Song by the Weeknd

from the album Echoes of Silence
- Released: December 21, 2011
- Genre: Lo-fi
- Length: 4:02
- Label: XO
- Songwriters: Abel Tesfaye; Carlo Montagnese;
- Producer: Illangelo

Music video
- "Echoes of Silence" on YouTube

= Echoes of Silence (song) =

Echoes of Silence is a song by the Canadian singer-songwriter the Weeknd, and serves as the ninth track from his third mixtape of the same name (2011). It was released through XO on December 21, 2011, alongside the mixtape. In 2012, the song was remastered and released commercially on the Weeknd's compilation album, Trilogy (2012). The song was written by the Weeknd alongside its producer, Illangelo.
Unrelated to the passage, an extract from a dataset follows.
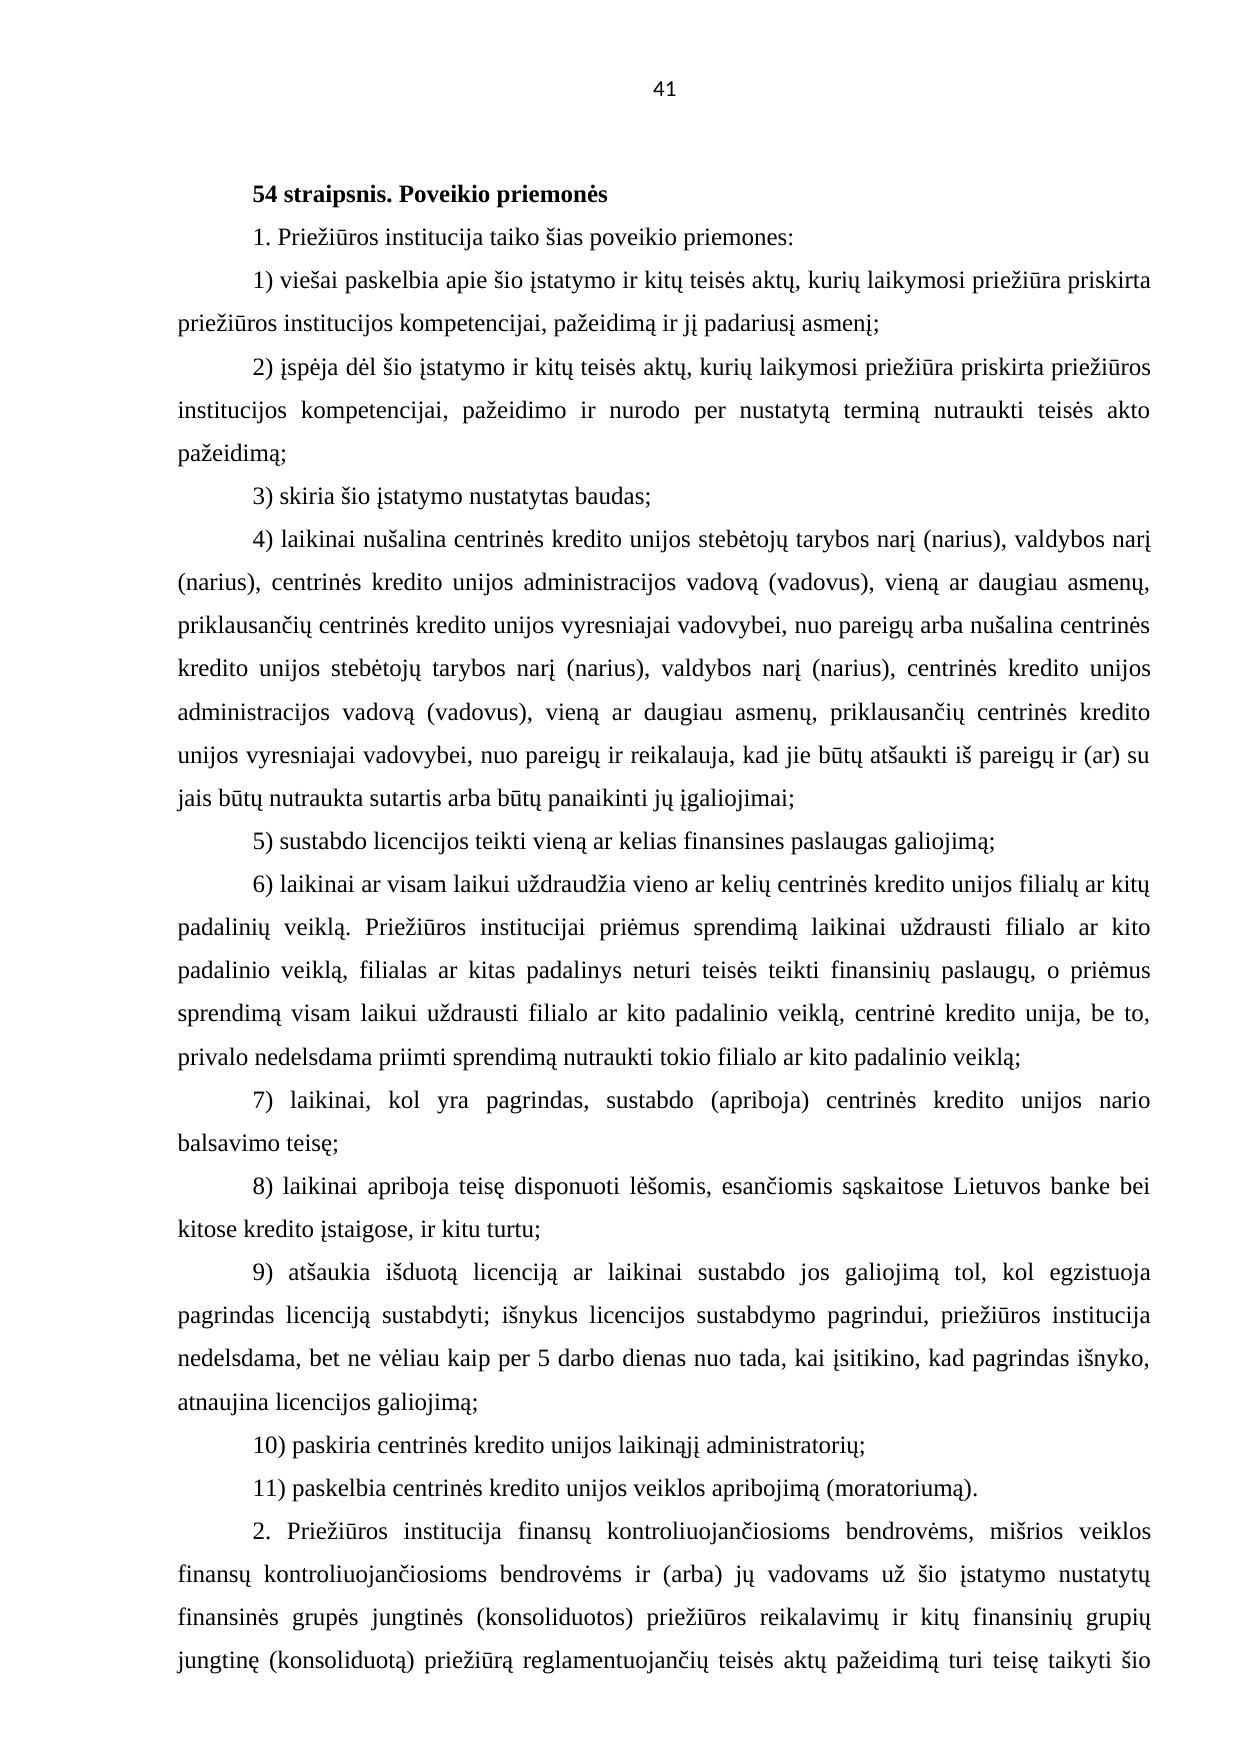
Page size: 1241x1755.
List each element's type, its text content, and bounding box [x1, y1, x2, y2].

== Composition and lyrics ==
Kerry Doole of Billboard described the song as a "haunting ballad," writing that the song displays both the Weeknd at his most vulnerable and his emotional expressiveness, while in a track by track review in 2011, Billboard said the song could be the Weeknd's "Someone Like You", saying the mixtape ends with him "lonely and gorgeously rendered". The Fader described the song as a "relatively lo-fi piano dirge".

== Music video ==
For the mixtape's tenth anniversary, the Weeknd released a music video for "Echoes of Silence" on December 21, 2021. The video was directed by the Japanese illustrator Hajime Sorayama, who was heavily involved in the mixtape's promotional merchandise following its re-release in 2021. Billboard reported that the Weeknd made the video as a gift to his older fans, and described it as a "futuristic" music video, with Adrian Spinelli of Uproxx describing it as a "post-apocalyptic Romeo and Juliet story", with robots wanting to connect with each other as the world around them crumbles. Spinelli wrote that the visual felt like "I, Robot crossed with Wall-E." The Fader noted that the robots featured in the video are a signature style of Sorayama's, which are chrome-finished.